Now the next gold rush appears to be starting: the explosion of artificial intelligence. And it has focused attention on a specific type of computer chip required to perform the most advanced calculations. Put simply, without the right chip, large-scale AI doesn’t happen.
At the center of this accelerating trend are companies that were previously consigned to being under the hood — invisible, but entirely essential. No company has benefited more from this moment than American chipmaker Nvidia.
Nvidia’s involvement in the AI segment started early. Geoffrey Hinton — often called the “godfather of AI” — built a product back in 2012 that performed advanced image recognition: software that can understand what a photograph depicts. The results were seen as a major breakthrough in AI, and underpin products used by millions of people today.
According to Hinton, it would not have been possible without Nvidia’s chips. Those chips weren’t originally designed for this purpose — they were primarily used for video games. But their architecture turned out to be particularly well suited to this new application as well.

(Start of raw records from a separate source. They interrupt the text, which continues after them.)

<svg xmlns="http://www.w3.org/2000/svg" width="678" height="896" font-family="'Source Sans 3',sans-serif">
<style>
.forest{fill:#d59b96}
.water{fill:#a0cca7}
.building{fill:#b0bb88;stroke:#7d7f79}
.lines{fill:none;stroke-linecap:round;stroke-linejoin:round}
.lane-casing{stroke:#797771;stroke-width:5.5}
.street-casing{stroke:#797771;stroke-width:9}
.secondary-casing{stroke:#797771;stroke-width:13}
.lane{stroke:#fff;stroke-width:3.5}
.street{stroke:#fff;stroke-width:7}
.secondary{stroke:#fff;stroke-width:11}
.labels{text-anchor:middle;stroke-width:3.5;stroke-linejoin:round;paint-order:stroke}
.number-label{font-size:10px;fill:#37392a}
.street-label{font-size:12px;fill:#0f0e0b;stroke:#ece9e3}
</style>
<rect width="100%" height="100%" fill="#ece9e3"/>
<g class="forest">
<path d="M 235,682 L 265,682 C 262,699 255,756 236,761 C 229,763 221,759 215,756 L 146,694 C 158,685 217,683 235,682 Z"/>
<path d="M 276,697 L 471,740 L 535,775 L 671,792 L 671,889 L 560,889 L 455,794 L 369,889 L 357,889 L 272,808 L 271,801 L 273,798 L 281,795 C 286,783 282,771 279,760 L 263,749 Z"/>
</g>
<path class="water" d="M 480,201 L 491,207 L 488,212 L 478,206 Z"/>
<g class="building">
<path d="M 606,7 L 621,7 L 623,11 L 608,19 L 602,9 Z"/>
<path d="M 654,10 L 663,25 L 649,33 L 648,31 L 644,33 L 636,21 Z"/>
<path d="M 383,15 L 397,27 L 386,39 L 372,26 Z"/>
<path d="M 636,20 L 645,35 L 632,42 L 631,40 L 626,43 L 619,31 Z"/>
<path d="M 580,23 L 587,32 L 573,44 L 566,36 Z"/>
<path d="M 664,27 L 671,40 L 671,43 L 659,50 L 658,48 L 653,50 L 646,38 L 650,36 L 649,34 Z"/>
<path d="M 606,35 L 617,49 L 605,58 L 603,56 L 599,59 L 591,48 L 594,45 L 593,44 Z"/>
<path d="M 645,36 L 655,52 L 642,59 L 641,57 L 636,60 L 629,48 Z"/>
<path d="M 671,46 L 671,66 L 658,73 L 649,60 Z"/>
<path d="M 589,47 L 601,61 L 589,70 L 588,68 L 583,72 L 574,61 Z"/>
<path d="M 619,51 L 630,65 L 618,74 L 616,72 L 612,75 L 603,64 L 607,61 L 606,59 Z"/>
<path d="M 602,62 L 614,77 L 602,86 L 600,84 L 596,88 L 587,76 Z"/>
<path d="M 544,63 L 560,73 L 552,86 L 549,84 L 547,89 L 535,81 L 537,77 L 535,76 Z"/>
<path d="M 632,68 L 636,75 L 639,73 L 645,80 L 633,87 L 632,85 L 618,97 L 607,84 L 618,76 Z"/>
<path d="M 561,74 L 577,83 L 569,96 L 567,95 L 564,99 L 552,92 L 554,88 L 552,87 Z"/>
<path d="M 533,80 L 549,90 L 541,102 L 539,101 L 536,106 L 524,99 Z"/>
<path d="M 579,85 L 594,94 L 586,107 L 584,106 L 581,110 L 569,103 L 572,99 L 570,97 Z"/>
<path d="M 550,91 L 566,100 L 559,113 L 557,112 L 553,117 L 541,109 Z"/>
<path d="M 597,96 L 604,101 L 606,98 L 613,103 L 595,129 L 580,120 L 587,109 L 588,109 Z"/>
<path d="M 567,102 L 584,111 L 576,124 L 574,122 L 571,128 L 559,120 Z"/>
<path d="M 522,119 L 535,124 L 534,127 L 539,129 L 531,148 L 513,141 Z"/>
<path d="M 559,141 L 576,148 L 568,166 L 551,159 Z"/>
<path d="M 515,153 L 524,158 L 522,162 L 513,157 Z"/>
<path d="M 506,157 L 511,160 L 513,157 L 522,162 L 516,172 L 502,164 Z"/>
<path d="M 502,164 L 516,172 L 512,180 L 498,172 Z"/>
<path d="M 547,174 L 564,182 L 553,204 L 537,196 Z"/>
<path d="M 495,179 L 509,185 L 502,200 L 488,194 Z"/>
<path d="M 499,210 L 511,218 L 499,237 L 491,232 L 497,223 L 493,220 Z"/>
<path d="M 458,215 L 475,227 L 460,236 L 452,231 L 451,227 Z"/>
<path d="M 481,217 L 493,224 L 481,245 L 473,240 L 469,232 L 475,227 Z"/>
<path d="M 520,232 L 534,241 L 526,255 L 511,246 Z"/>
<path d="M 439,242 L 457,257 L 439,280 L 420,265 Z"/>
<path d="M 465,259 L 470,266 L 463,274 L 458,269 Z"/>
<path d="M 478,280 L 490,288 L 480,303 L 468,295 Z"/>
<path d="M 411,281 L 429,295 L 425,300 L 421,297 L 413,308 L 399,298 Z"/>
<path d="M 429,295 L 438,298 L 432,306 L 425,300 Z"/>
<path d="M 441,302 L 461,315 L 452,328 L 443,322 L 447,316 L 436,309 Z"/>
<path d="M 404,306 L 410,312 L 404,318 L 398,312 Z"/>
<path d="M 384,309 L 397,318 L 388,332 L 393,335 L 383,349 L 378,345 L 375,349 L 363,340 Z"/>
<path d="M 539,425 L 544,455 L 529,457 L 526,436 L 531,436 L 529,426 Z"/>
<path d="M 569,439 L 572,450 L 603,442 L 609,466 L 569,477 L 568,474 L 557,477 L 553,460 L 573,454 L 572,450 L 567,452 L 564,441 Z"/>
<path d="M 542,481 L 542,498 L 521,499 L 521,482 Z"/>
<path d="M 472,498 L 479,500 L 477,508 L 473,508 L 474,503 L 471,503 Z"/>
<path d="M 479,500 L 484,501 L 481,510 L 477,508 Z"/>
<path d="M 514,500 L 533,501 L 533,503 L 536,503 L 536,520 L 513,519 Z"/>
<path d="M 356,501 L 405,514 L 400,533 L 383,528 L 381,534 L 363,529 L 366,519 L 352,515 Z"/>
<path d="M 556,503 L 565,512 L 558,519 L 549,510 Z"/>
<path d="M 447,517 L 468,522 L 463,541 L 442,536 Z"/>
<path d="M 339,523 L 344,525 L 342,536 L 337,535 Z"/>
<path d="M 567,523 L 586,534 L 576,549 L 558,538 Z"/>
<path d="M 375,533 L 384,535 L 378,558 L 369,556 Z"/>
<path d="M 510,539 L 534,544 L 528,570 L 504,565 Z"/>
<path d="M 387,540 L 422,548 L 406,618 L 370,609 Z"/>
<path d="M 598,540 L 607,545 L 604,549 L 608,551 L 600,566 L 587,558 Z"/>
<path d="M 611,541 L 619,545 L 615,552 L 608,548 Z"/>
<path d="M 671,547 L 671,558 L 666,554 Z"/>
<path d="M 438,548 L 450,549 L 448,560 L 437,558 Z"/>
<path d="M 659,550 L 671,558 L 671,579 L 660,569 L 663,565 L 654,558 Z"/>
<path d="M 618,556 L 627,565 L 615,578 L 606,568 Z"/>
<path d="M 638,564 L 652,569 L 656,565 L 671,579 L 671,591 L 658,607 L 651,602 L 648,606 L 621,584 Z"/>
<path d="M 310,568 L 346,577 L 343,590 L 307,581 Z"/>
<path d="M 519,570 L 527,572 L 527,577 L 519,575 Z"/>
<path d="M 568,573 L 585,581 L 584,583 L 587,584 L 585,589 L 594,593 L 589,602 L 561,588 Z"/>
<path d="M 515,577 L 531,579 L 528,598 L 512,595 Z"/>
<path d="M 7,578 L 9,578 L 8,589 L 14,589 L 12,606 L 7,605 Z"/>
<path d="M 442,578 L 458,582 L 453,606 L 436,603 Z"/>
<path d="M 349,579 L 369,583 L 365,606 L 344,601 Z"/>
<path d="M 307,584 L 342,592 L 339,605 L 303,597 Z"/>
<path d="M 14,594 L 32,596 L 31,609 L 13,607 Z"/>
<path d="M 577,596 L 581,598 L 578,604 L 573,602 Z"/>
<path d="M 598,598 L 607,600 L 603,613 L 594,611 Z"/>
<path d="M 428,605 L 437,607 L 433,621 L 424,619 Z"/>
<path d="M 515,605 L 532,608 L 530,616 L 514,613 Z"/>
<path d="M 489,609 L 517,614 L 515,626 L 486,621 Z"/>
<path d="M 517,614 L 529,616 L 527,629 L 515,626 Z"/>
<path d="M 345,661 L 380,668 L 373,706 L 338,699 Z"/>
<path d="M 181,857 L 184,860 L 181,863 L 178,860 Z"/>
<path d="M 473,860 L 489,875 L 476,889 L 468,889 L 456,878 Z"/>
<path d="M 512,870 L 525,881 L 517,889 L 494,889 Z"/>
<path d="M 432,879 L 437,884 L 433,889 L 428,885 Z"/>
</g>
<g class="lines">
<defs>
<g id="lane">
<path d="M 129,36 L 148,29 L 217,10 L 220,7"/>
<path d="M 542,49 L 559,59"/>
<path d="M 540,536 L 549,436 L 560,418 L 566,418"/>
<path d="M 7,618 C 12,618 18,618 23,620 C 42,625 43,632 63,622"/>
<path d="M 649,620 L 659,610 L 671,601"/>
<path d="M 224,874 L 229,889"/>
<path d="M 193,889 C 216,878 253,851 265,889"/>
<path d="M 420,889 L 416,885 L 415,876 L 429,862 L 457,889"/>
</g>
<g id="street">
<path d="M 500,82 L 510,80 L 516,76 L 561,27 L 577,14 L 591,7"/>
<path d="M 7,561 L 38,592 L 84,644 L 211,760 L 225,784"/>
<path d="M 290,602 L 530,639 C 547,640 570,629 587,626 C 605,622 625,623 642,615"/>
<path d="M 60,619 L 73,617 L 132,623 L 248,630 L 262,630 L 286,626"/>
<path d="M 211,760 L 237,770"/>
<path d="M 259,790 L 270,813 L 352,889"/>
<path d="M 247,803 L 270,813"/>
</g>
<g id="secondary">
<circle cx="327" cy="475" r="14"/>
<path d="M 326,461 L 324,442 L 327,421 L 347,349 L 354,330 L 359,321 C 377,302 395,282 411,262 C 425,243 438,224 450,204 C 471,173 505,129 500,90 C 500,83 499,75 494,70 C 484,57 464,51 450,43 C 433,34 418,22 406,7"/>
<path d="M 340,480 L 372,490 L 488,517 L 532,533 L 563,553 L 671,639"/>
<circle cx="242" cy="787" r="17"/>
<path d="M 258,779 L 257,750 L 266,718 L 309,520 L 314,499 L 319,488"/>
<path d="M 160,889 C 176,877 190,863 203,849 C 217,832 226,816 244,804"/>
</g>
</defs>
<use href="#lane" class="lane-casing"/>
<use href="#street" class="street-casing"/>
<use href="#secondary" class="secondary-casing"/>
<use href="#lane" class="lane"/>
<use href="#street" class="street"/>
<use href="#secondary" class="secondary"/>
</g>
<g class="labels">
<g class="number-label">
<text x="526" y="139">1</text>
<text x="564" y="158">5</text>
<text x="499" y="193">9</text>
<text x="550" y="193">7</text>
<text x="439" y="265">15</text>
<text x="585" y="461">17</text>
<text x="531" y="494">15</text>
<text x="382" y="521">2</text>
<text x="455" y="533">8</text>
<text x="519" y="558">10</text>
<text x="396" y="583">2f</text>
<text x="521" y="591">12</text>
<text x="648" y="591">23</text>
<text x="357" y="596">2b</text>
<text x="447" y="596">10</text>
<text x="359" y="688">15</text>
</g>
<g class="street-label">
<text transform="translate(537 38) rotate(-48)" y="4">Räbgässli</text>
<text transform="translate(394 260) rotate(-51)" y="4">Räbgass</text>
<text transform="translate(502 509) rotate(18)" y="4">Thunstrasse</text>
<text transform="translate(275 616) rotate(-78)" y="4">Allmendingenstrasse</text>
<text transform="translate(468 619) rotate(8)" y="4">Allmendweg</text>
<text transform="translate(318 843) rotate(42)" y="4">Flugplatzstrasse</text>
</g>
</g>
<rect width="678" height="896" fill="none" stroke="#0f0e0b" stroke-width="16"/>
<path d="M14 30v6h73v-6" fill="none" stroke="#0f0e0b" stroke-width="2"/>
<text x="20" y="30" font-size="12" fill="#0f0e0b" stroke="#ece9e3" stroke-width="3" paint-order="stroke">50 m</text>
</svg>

Looking at the most discussed AI product today, ChatGPT, it is believed to have been trained using 10,000 GPU chips from Nvidia. When Sundar Pichai, CEO of Google’s parent company Alphabet, recently presented his quarterly results, he explicitly cited his company’s access to Nvidia chips as a competitive advantage.
The attention has translated into financial results. Nvidia’s share price has risen nearly 100 percent so far this year. Compare that to rivals Intel and Qualcomm, which are up 11 and 8 percent respectively.
The enormous demand for this type of chip is now creating complications.
Early in the pandemic, there was a major shortage of a different kind of chip — semiconductors — which led to delays in everything from cars to consumer electronics. That shortage has since been resolved, partly due to lower demand.
The constraints on AI-grade chips stem from the fact that their manufacture is extremely advanced, and only a handful of actors globally can produce them. Nvidia doesn’t fabricate its own chips; it uses suppliers for that. Among them is Taiwanese company TSMC — also the world’s largest semiconductor manufacturer.
Securing access to the right type of chips is becoming a geopolitical question.
Today, China spends more money importing various types of chips than it does importing oil, according to the book Chip War by Chris Miller, professor of history at Tufts University. China is also attempting to circumvent the American blockade on certain chips by renting access rather than importing them outright.
Both the US and EU have launched initiatives to bring more chip manufacturing to their respective regions. The European Chips Act is one such effort — committing roughly 490 billion kronor to increase Europe’s share of global chip production from 10 to 20 percent. The American equivalent, the CHIPS and Science Act, is similar in ambition and scale.
While manufacturing is concentrated among a handful of global players, chip design — how the chip actually functions — is becoming an increasingly important competitive differentiator. Apple is the clearest example of a company that has shifted strategy, moving away from off-the-shelf chips in favor of custom-built variants engineered for specific functionality. Apple’s new chips are notable in particular for their ability to perform AI calculations on-device.
Amid the explosion of AI products, there are more fundamental questions beneath the usual ones about ethics and existential risk, about who owns AI models and the concentration of power in the field.
Under all of that lies a very simple and practical question: who has access to the right physical chips? Because access to hardware may prove to be a decisive factor in how advanced an AI you can develop. It’s easy to understand why politicians, companies, and entire countries are starting to get nervous.